# Strips Of Wood Between Brick Courses?



## Seven-Delta-FortyOne (Mar 5, 2011)

Never seen this before.

They are about the thickness of a shingle, and there is a row of them every 6 or 8 courses all the way up.

This is in a 100+ year old building.

What is it?


----------



## fjn (Aug 17, 2011)

Was to nail furring on to accept lath.


----------



## Windycity (Oct 3, 2015)

fjn said:


> Was to nail furring on to accept lath.




This

They used to always put various types of nailing blocks in masonry walls well before the days of tapcons and concrete nails


Sent from my iPhone using Tapatalk


----------



## fjn (Aug 17, 2011)

Scroll down to fig. #1. You will see the "more modern" version. It was used for a brick system I have not seen in years. It was called the SCR system. The fastener was a wall plug.

http://www.gobrick.com/docs/default.../44a-fasteners-for-brick-masonry.pdf?sfvrsn=0


----------



## Seven-Delta-FortyOne (Mar 5, 2011)

Thanks, guys. :thumbsup:

That was my guess, but I've never seen it before.

I imagine it goes in partial thickness? There is still a half mortar bed or so behind it?


----------



## P42003 (Jun 15, 2016)

I have also seen wood inserts in historic masonry in the vertical beds verses the horizontal beds as pictured. 

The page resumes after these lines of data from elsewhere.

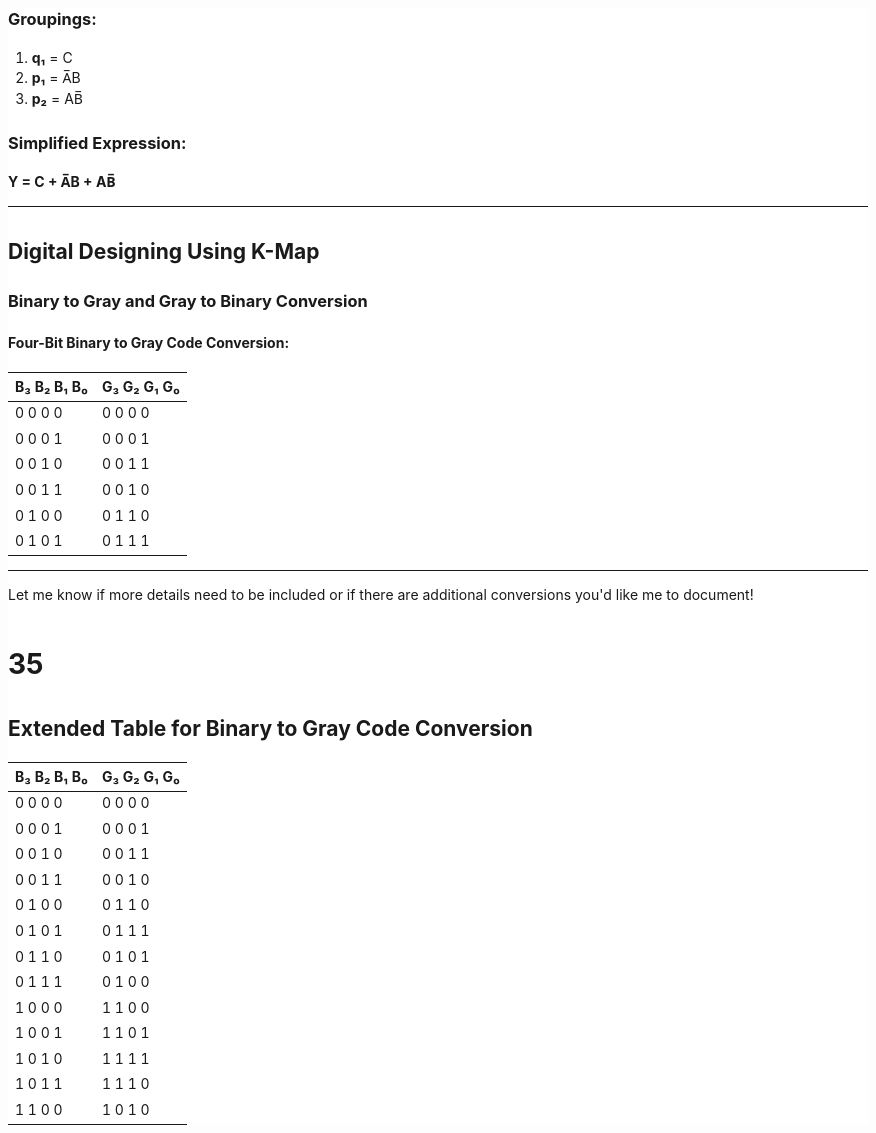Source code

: ### Groupings:
1. **q₁** = C
2. **p₁** = A̅B
3. **p₂** = AB̅

### Simplified Expression:
**Y = C + A̅B + AB̅**

---

## Digital Designing Using K-Map
### Binary to Gray and Gray to Binary Conversion

#### Four-Bit Binary to Gray Code Conversion:
| B₃ B₂ B₁ B₀ | G₃ G₂ G₁ G₀ |
|--------------|-------------|
| 0  0  0  0  | 0  0  0  0  |
| 0  0  0  1  | 0  0  0  1  |
| 0  0  1  0  | 0  0  1  1  |
| 0  0  1  1  | 0  0  1  0  |
| 0  1  0  0  | 0  1  1  0  |
| 0  1  0  1  | 0  1  1  1  |

---

Let me know if more details need to be included or if there are additional conversions you'd like me to document!


# 35

## Extended Table for Binary to Gray Code Conversion

| B₃ B₂ B₁ B₀ | G₃ G₂ G₁ G₀ |
|--------------|-------------|
| 0  0  0  0  | 0  0  0  0  |
| 0  0  0  1  | 0  0  0  1  |
| 0  0  1  0  | 0  0  1  1  |
| 0  0  1  1  | 0  0  1  0  |
| 0  1  0  0  | 0  1  1  0  |
| 0  1  0  1  | 0  1  1  1  |
| 0  1  1  0  | 0  1  0  1  |
| 0  1  1  1  | 0  1  0  0  |
| 1  0  0  0  | 1  1  0  0  |
| 1  0  0  1  | 1  1  0  1  |
| 1  0  1  0  | 1  1  1  1  |
| 1  0  1  1  | 1  1  1  0  |
| 1  1  0  0  | 1  0  1  0  |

Was lathe mainly attached to horizontal positioned inserts?

Sent from my SM-G930V using Tapatalk


----------



## stuart45 (Oct 7, 2009)

https://hurstpm.net/FCKfiles/File/Bond_Timbers.pdf
I've seen quite a few timbers built into old walls.
Some were thought to be leveling timbers when the bricks used for the inner wall were a different size and the courses needed to be put right now and then.


----------



## Windycity (Oct 3, 2015)

Seven-Delta-FortyOne said:


> Thanks, guys. :thumbsup:
> 
> 
> 
> ...




Should only be partial thickness, my guess would be an inch or so


Sent from my iPhone using Tapatalk


----------



## Fouthgeneration (Jan 7, 2014)

In Tibet the Masons use wood to improve the bricks performance in earthquakes, where we'd use steel wire and rebar and grout ties to hold the walls together in a Quake, the wood members tied the masonry together and gave some added elasticity....the wood having far more tensile strength then sandy brick and lime/dirty sand mortar (Type O & P) does/did.

Use of wooden lintels allowed windows/openings much closer to a corner as Gothic arches had fallen out of style, as flat and dutch arches pushing out their too small abutments...:sad: 

While I doubt lath was actually nailed to the sample pictured, More likely some wood trim or paneling, or perhaps a gauge lathe to be removed and infilled...

In my experience wood buried below the water table decays very very slowly, only large changes in area drainage/water table leading foundation issues for wooden footers in our temperate climate area....


----------